**WHAT TO PRODUCE**
Examine the data line by line and report how many lines include the word "xmlns", with no additional output.

╭─ DATA PROVIDED

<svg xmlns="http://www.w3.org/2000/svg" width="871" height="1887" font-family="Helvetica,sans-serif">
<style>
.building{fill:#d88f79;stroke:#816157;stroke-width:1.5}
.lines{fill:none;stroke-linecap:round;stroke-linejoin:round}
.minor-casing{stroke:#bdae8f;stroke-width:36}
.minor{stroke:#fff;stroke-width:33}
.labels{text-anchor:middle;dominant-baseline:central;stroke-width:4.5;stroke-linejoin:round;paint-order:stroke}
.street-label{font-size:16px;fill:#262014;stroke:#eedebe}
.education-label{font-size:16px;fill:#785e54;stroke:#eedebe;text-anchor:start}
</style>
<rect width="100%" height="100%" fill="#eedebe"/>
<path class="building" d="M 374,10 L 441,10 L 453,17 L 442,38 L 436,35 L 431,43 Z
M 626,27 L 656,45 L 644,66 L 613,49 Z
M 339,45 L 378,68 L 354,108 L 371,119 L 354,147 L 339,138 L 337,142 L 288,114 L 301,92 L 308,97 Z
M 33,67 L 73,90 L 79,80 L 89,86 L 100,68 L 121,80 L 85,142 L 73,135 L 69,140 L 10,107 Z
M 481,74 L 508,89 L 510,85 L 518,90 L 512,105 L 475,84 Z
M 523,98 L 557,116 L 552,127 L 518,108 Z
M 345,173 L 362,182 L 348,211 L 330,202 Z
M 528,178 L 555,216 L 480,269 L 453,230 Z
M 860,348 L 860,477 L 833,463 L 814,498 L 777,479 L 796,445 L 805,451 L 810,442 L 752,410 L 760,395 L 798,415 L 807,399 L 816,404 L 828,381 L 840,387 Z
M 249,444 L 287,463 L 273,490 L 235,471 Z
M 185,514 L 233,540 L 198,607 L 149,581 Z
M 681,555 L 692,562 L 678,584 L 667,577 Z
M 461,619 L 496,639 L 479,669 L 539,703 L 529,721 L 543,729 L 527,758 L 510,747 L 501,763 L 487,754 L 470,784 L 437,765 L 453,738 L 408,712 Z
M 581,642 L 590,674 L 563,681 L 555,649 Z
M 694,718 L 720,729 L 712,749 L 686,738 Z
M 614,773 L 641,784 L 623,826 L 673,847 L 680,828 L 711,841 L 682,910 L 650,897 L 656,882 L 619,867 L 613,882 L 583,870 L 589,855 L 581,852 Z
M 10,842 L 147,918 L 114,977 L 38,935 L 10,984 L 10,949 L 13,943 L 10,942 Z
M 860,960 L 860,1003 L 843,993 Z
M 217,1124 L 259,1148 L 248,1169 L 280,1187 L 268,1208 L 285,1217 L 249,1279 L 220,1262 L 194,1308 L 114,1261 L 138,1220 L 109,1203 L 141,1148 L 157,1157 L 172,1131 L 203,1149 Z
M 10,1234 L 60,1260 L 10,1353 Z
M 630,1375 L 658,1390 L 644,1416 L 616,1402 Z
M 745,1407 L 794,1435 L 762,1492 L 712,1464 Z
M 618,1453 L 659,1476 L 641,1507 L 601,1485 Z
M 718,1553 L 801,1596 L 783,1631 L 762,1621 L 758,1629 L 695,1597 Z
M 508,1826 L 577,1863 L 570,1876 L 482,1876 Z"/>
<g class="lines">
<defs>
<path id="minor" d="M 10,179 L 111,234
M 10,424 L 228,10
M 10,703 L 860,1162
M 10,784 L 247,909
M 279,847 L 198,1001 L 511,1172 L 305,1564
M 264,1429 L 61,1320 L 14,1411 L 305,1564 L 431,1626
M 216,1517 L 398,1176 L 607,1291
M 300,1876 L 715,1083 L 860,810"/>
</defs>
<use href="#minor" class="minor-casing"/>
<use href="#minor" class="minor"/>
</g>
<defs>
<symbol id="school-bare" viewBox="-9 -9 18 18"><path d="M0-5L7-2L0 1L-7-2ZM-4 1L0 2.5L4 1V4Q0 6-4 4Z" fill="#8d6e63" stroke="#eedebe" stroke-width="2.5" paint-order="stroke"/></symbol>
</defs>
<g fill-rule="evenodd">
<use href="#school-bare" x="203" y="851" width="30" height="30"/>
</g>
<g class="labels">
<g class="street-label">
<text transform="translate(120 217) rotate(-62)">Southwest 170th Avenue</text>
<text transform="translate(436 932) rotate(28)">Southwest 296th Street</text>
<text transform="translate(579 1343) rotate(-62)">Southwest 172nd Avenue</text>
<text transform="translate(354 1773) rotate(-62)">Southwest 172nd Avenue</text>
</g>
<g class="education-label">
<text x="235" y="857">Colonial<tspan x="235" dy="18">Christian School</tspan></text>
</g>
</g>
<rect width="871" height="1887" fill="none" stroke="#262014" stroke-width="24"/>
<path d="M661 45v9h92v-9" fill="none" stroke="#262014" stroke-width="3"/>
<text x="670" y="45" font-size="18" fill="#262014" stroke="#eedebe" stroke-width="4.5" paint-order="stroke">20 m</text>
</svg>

╰─
╭─ DATA PROVIDED

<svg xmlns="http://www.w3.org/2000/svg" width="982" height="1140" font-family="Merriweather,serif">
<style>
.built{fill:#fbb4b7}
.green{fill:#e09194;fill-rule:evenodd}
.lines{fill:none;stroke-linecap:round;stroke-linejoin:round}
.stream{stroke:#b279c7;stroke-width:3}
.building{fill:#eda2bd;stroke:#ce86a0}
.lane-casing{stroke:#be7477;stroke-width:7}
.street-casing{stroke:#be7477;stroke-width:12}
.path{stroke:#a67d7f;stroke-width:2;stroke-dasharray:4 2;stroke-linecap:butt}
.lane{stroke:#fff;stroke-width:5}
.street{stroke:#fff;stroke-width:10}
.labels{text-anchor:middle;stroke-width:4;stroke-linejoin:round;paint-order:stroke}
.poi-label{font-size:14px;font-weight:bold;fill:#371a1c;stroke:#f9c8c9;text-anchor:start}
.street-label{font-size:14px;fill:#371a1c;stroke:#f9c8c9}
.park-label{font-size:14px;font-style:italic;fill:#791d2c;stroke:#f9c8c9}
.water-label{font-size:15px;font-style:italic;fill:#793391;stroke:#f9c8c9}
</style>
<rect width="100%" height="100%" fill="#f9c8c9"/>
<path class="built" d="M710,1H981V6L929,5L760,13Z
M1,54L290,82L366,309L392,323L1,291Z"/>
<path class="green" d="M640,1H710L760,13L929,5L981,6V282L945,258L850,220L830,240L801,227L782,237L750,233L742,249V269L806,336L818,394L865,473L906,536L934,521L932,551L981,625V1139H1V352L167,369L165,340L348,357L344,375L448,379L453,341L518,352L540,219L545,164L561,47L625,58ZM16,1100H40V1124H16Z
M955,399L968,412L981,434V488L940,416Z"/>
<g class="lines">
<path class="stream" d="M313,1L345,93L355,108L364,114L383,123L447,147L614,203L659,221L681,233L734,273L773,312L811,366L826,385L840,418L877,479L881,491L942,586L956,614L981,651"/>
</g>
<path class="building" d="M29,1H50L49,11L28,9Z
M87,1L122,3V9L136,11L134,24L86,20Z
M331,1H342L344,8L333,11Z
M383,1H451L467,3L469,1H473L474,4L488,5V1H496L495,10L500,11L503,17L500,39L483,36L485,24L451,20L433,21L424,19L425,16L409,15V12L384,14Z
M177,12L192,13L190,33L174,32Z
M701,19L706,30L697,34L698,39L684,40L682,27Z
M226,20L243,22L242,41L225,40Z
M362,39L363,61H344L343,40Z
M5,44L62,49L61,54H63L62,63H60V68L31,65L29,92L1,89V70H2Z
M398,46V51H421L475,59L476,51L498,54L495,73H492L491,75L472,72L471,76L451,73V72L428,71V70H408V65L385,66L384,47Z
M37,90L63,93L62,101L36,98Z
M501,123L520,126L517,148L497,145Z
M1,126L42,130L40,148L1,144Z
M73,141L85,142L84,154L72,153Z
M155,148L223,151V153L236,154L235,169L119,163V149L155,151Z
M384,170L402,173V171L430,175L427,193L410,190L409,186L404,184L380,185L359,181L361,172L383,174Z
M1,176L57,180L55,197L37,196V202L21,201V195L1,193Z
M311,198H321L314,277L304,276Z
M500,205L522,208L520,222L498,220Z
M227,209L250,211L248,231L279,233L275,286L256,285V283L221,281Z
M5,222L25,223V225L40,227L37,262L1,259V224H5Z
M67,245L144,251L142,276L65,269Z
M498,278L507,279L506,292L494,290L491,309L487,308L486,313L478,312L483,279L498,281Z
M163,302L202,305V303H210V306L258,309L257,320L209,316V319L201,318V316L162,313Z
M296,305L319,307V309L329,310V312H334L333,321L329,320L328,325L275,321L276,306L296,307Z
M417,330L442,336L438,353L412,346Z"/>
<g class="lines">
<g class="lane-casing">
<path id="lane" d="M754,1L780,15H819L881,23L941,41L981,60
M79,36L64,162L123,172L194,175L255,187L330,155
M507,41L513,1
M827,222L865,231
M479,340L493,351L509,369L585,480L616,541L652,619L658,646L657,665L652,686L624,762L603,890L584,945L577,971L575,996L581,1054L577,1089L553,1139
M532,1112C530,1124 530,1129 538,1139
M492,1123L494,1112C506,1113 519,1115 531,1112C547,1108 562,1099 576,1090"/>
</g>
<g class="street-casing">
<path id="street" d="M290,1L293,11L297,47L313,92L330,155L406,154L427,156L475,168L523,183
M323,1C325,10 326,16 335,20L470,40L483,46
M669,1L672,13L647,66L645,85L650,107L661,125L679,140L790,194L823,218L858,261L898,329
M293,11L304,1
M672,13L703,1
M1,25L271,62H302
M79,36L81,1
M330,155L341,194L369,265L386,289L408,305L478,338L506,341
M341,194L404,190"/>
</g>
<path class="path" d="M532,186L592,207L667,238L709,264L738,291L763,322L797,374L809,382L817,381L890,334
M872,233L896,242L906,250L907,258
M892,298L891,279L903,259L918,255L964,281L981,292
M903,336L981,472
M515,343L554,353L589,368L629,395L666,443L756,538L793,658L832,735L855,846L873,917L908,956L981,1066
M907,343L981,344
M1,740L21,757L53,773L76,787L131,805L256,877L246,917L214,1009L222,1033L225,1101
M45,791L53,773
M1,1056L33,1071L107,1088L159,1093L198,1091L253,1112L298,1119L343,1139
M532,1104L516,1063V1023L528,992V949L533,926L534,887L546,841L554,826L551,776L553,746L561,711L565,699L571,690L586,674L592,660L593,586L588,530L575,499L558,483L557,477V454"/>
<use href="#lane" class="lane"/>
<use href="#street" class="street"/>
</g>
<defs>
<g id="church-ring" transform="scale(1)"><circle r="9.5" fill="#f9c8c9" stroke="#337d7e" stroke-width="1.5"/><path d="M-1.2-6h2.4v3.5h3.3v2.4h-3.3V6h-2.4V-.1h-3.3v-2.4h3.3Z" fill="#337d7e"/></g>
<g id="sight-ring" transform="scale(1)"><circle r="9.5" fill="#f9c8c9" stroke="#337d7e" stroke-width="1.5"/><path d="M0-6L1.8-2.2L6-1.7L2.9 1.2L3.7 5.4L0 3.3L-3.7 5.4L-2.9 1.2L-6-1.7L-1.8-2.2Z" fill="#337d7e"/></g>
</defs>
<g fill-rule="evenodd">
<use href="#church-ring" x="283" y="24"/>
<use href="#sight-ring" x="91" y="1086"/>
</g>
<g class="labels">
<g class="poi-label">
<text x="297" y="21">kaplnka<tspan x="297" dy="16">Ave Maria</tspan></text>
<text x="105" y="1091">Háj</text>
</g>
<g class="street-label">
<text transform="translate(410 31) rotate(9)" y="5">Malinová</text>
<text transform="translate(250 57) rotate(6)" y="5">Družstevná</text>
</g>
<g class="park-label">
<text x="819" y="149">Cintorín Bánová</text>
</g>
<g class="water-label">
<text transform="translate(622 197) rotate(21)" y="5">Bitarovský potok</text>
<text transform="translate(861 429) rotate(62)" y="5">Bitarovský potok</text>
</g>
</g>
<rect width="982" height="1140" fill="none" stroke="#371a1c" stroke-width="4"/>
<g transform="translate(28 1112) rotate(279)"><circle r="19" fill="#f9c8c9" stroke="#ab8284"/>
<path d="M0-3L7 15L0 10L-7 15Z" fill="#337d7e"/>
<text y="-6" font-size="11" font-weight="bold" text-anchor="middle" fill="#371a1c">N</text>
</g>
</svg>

╰─

**SOLUTION BELOW**
2